Cyprus’ parliament has passed a bill suspending foreclosures until the end of October. Finance Minister Constantinos Petrides expressed his disappointment at the move, arguing that failure to offer an efficient foreclosures framework would in effect “punish” consistent borrowers.
The House plenary passed the bill tabled by five opposition parties (AKEL, EDEK, the Greens, ELAM and DEPA) with 34 votes for and 16 against last week, amending legislation on transfers and mortgages for real estate so as to extend the suspension of foreclosures of indebted properties until October 31, 2022, due to the economic and social impact of the Covid-19 pandemic and the war in Ukraine.
The suspension concerns primary residences whose estimated value does not exceed 350,000 euros and business premises hosting companies whose annual turnover does not exceed €750,000. It also concerns agricultural plots whose estimated value does not exceed €100,000.
Petrides, in a written statement, expressed his disappointment at the “voices of populism,” which, he said, “threaten once again the credibility and the economy of the country, at a time when any downgrading of the Cypriot economy can turn out to be disastrous.”
Any extension of the foreclosure process, he said, either by legislation or on a voluntary basis, “protects mainly strategic defaulters at the expense of depositors and consistent borrowers.”
The minister pointed out that the suspension of foreclosures at what he described as a “critical period” for the economy, also risks the introduction of the long-awaited Mortgage-to-Rent Scheme, budgeted at €400 million, which protects the primary homes of vulnerable households, including non-viable borrowers who had applied for the ESTIA debt relief scheme, since its approval by the European Union will also depend on the effectiveness of the foreclosures’ framework.
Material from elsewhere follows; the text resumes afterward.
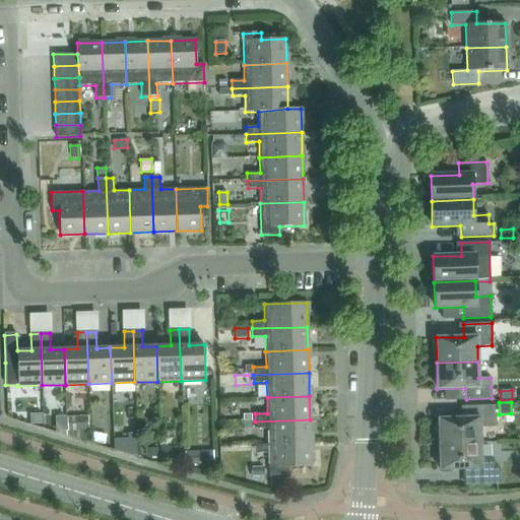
[(438,418),(439,444),(480,443),(479,428),(495,427),(494,405),(466,406),(466,418),(438,418)]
“Without the effective tool of foreclosures, there is a visible risk that the scheme will not be approved by the EU and, in any case, borrowers may again be reluctant to participate,” he added.
Petrides said an ineffective framework “acts as punishment” for consistent borrowers, presents risks for depositors, and reduces valuable liquidity for investment and growth. He went on to thank the deputies who voted against the bill.